==== WORKING DATA ====
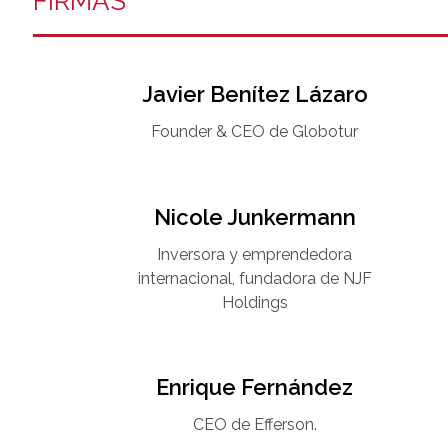
FIRMAS
Javier Benítez Lázaro
Founder & CEO de Globotur​
Nicole Junkermann​
Inversora y emprendedora
internacional, fundadora de NJF
Holdings
Enrique Fernández
CEO de Efferson.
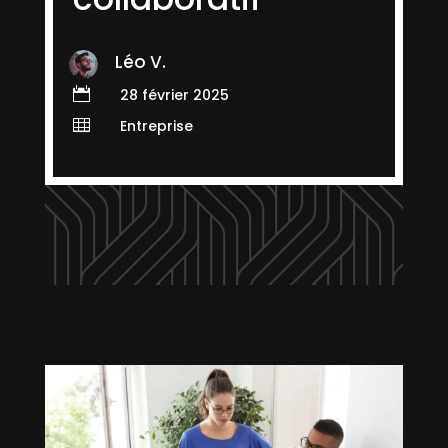
Léo V.

28 février 2025

Entreprise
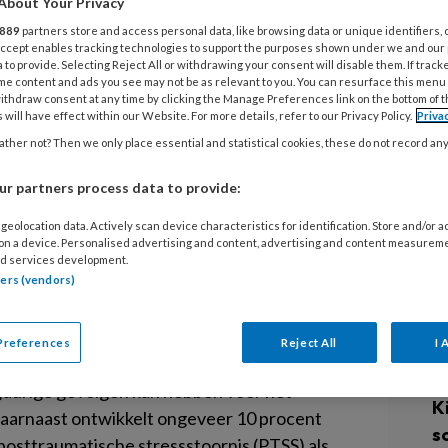
About Your Privacy
T
z
889
partners store and access personal data, like browsing data or unique identifiers, 
eel pijn, stress en angst
 Accept enables tracking technologies to support the purposes shown under we and our
 jongeren. Om dit te verminderen
 to provide. Selecting Reject All or withdrawing your consent will disable them. If track
me content and ads you see may not be as relevant to you. You can resurface this menu
kenhuizen gebruik van innovatieve e-
3 
ithdraw consent at any time by clicking the Manage Preferences link on the bottom of 
 will have effect within our Website. For more details, refer to our Privacy Policy.
Priva
C
R, mobile health en audiovisuele
ther not? Then we only place essential and statistical cookies, these do not record an
s
r partners process data to provide:
9 
nden kinderen en jongeren medische
geolocation data. Actively scan device characteristics for identification. Store and/or 
A
 on a device. Personalised advertising and content, advertising and content measurem
agnostische onderzoeken, zoals bloedprikken
d services development.
o
procedures gaan vaak gepaard met pijn,
tners (vendors)
w
an dat tussen de 30 en 75 procent van
g
rvaart voor en tijdens medische procedures
Preferences
Reject All
I 
. De angst is soms zo hevig dat deze leidt tot
31
ngdurige gevolgen kan hebben voor het
K
 Daarnaast ontwikkelt ongeveer 10 procent
s
posttraumatische stressstoornis (PTSS) als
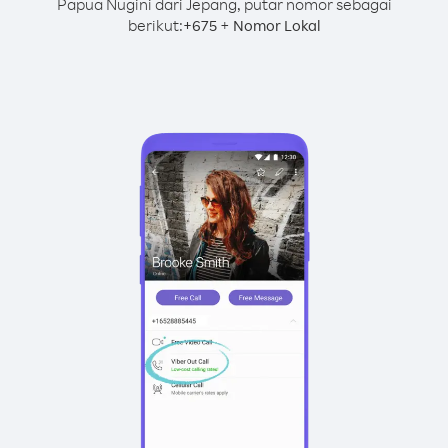
Papua Nugini dari Jepang, putar nomor sebagai
berikut:
+
+
675
Nomor Lokal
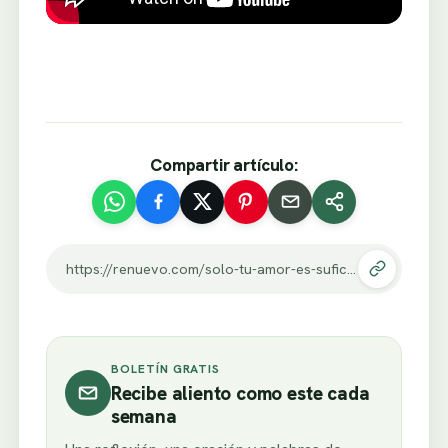
Compartir artículo:
https://renuevo.com/solo-tu-amor-es-suficiente.html
BOLETÍN GRATIS
Recibe aliento como este cada
semana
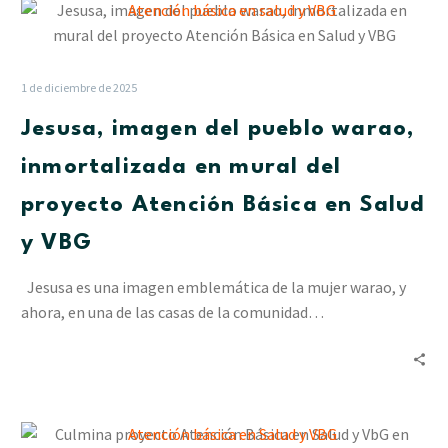
Jesusa,
imagen
del
pueblo
1 de diciembre de 2025
warao,
Jesusa, imagen del pueblo warao,
inmortalizada
en
inmortalizada en mural del
mural
proyecto Atención Básica en Salud
del
proyecto
y VBG
Atención
Básica
Jesusa es una imagen emblemática de la mujer warao, y
en
ahora, en una de las casas de la comunidad…
Salud
y
VBG
Culmina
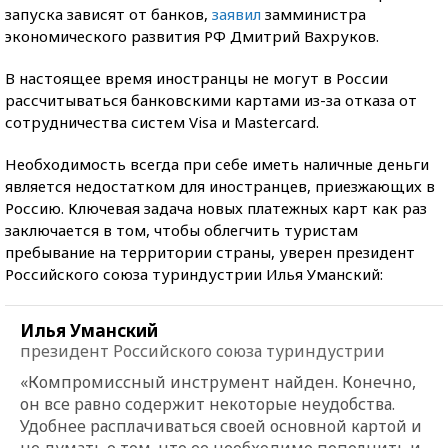
запуска зависят от банков,
заявил
замминистра
экономического развития РФ Дмитрий Вахруков.
В настоящее время иностранцы не могут в России
рассчитываться банковскими картами из-за отказа от
сотрудничества систем Visa и Mastercard.
Необходимость всегда при себе иметь наличные деньги
является недостатком для иностранцев, приезжающих в
Россию. Ключевая задача новых платежных карт как раз
заключается в том, чтобы облегчить туристам
пребывание на территории страны, уверен президент
Российского союза туриндустрии Илья Уманский:
Илья Уманский
президент Российского союза туриндустрии
«Компромиссный инструмент найден. Конечно,
он все равно содержит некоторые неудобства.
Удобнее расплачиваться своей основной картой и
не думать о том, что ее необходимо пополнить и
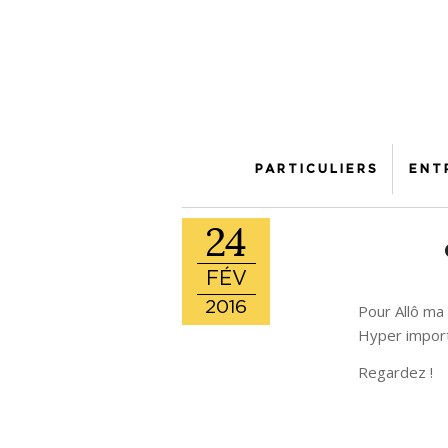
PARTICULIERS
ENT
24
FÉV
2016
Pour Allô ma 
Hyper importa
Regardez !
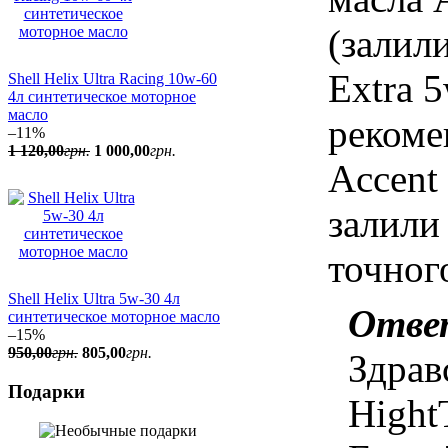
(залили
Extra 
Shell Helix Ultra Racing 10w-60
4л синтетическое моторное
масло
рекоме
–11%
1 120
,
00
грн.
1 000
,
00
грн.
Accent
залили
точног
Shell Helix Ultra 5w-30 4л
Отве
синтетическое моторное масло
–15%
950
,
00
грн.
805
,
00
грн.
Здрав
Подарки
HightT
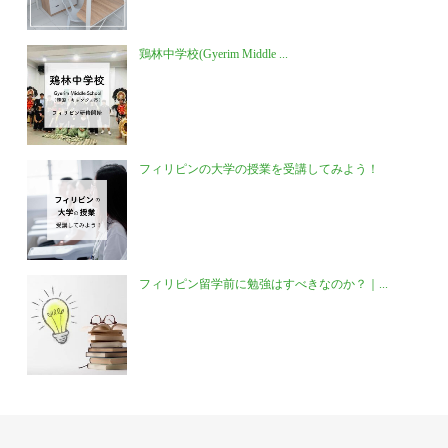
鶏林中学校(Gyerim Middle ...
フィリピンの大学の授業を受講してみよう！
フィリピン留学前に勉強はすべきなのか？｜...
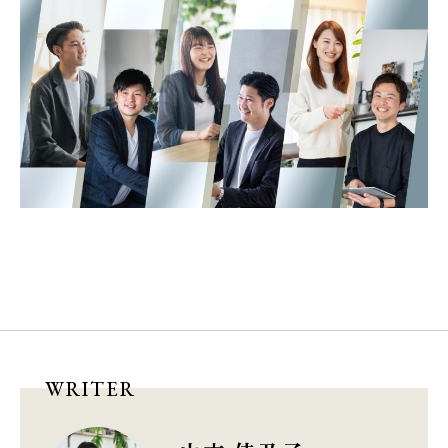
WRITER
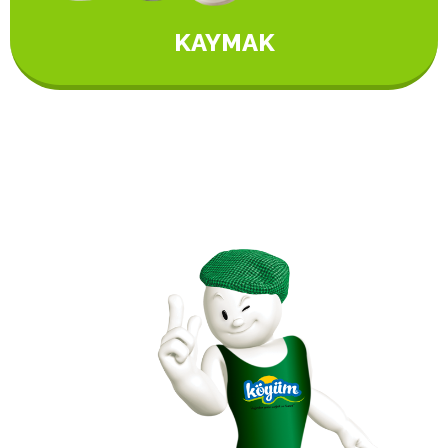
KAYMAK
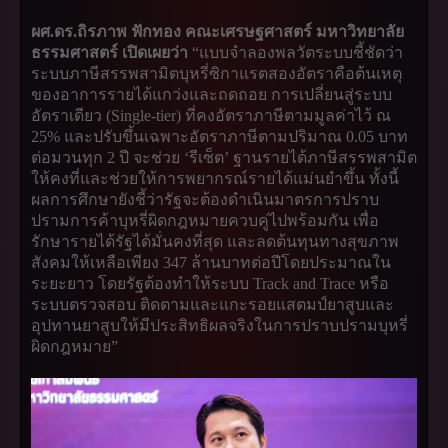
ผศ.ดร.ถิรภาพ ฟักทอง คณะเศรษฐศาสตร์ มหาวิทยาลัย
ธรรมศาสตร์ เปิดเผยว่า
“แบบจำลองพลวัตระบบชี้ชัดว่า
ระบบภาษีสรรพสามิตบุหรี่ซิกาแรตสองอัตราคือต้นเหตุ
ของอาการรายได้แกว่งและถดถอย การเปลี่ยนสู่ระบบ
อัตราเดียว (Single-tier) ที่คงอัตราภาษีตามมูลค่าไว้ ณ
25% และปรับขึ้นเฉพาะอัตราภาษีตามปริมาณ 0.05 บาท
ต่อมวนทุก 2 ปี จะช่วย ‘รีเซ็ต’ ฐานรายได้ภาษีสรรพสามิต
ให้คงที่และช่วยให้การพยากรณ์รายได้แม่นยำขึ้น ทั้งนี้
ผลการศึกษายังชี้ว่ารัฐจะต้องดำเนินมาตรการปราบ
ปรามการค้าบุหรี่ผิดกฎหมายควบคู่ไปพร้อมกัน เพื่อ
รักษารายได้รัฐได้มั่นคงที่สุด และลดต้นทุนทางสุขภาพ
สังคมให้เหลือเพียง 347 ล้านบาทต่อปีโดยประมาณใน
ระยะยาว โดยรัฐต้องทำให้ระบบ Track and Trace หรือ
ระบบตรวจสอบ ติดตามและแกะรอยแสตมป์ยาสูบและ
อุปทานยาสูบให้มีประสิทธิผลจริงในการปราบปรามบุหรี่
ผิดกฎหมาย”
====
### TASK TO CARRY OUT
When you repeat the listing, keep it exact and leave the pictures behind.

### EXERCISE SOLUTION
FIRMAS
Javier Benítez Lázaro
Founder & CEO de Globotur​
Nicole Junkermann​
Inversora y emprendedora
internacional, fundadora de NJF
Holdings
Enrique Fernández
CEO de Efferson.
Léo V.

28 février 2025

Entreprise
About Your Privacy
T
z
889
partners store and access personal data, like browsing data or unique identifiers, 
eel pijn, stress en angst
 Accept enables tracking technologies to support the purposes shown under we and our
 jongeren. Om dit te verminderen
 to provide. Selecting Reject All or withdrawing your consent will disable them. If track
me content and ads you see may not be as relevant to you. You can resurface this menu
kenhuizen gebruik van innovatieve e-
3 
ithdraw consent at any time by clicking the Manage Preferences link on the bottom of 
 will have effect within our Website. For more details, refer to our Privacy Policy.
Priva
C
R, mobile health en audiovisuele
ther not? Then we only place essential and statistical cookies, these do not record an
s
r partners process data to provide:
9 
nden kinderen en jongeren medische
geolocation data. Actively scan device characteristics for identification. Store and/or 
A
 on a device. Personalised advertising and content, advertising and content measurem
agnostische onderzoeken, zoals bloedprikken
d services development.
o
procedures gaan vaak gepaard met pijn,
tners (vendors)
w
an dat tussen de 30 en 75 procent van
g
rvaart voor en tijdens medische procedures
Preferences
Reject All
I 
. De angst is soms zo hevig dat deze leidt tot
31
ngdurige gevolgen kan hebben voor het
K
 Daarnaast ontwikkelt ongeveer 10 procent
s
posttraumatische stressstoornis (PTSS) als
Papua Nugini dari Jepang, putar nomor sebagai
berikut:
+
+
675
Nomor Lokal
Compartir artículo:
https://renuevo.com/solo-tu-amor-es-suficiente.html
BOLETÍN GRATIS
Recibe aliento como este cada
semana
Jesusa,
imagen
del
pueblo
1 de diciembre de 2025
warao,
Jesusa, imagen del pueblo warao,
inmortalizada
en
inmortalizada en mural del
mural
proyecto Atención Básica en Salud
del
proyecto
y VBG
Atención
Básica
Jesusa es una imagen emblemática de la mujer warao, y
en
ahora, en una de las casas de la comunidad…
Salud
y
VBG
Culmina
запуска зависят от банков,
заявил
замминистра
экономического развития РФ Дмитрий Вахруков.
В настоящее время иностранцы не могут в России
рассчитываться банковскими картами из-за отказа от
сотрудничества систем Visa и Mastercard.
Необходимость всегда при себе иметь наличные деньги
является недостатком для иностранцев, приезжающих в
Россию. Ключевая задача новых платежных карт как раз
заключается в том, чтобы облегчить туристам
пребывание на территории страны, уверен президент
Российского союза туриндустрии Илья Уманский:
Илья Уманский
президент Российского союза туриндустрии
«Компромиссный инструмент найден. Конечно,
он все равно содержит некоторые неудобства.
Удобнее расплачиваться своей основной картой и
не думать о том, что ее необходимо пополнить и
PARTICULIERS
ENT
24
FÉV
2016
Pour Allô ma 
Hyper importa
Regardez !
(залили
Extra 
Shell Helix Ultra Racing 10w-60
4л синтетическое моторное
масло
рекоме
–11%
1 120
,
00
грн.
1 000
,
00
грн.
Accent
залили
точног
Shell Helix Ultra 5w-30 4л
Отве
синтетическое моторное масло
–15%
950
,
00
грн.
805
,
00
грн.
Здрав
Подарки
HightT
鶏林中学校(Gyerim Middle ...
フィリピンの大学の授業を受講してみよう！
フィリピン留学前に勉強はすべきなのか？｜...
WRITER
KAYMAK
ผศ.ดร.ถิรภาพ ฟักทอง คณะเศรษฐศาสตร์ มหาวิทยาลัย
ธรรมศาสตร์ เปิดเผยว่า
“แบบจำลองพลวัตระบบชี้ชัดว่า
ระบบภาษีสรรพสามิตบุหรี่ซิกาแรตสองอัตราคือต้นเหตุ
ของอาการรายได้แกว่งและถดถอย การเปลี่ยนสู่ระบบ
อัตราเดียว (Single-tier) ที่คงอัตราภาษีตามมูลค่าไว้ ณ
25% และปรับขึ้นเฉพาะอัตราภาษีตามปริมาณ 0.05 บาท
ต่อมวนทุก 2 ปี จะช่วย ‘รีเซ็ต’ ฐานรายได้ภาษีสรรพสามิต
ให้คงที่และช่วยให้การพยากรณ์รายได้แม่นยำขึ้น ทั้งนี้
ผลการศึกษายังชี้ว่ารัฐจะต้องดำเนินมาตรการปราบ
ปรามการค้าบุหรี่ผิดกฎหมายควบคู่ไปพร้อมกัน เพื่อ
รักษารายได้รัฐได้มั่นคงที่สุด และลดต้นทุนทางสุขภาพ
สังคมให้เหลือเพียง 347 ล้านบาทต่อปีโดยประมาณใน
ระยะยาว โดยรัฐต้องทำให้ระบบ Track and Trace หรือ
ระบบตรวจสอบ ติดตามและแกะรอยแสตมป์ยาสูบและ
อุปทานยาสูบให้มีประสิทธิผลจริงในการปราบปรามบุหรี่
ผิดกฎหมาย”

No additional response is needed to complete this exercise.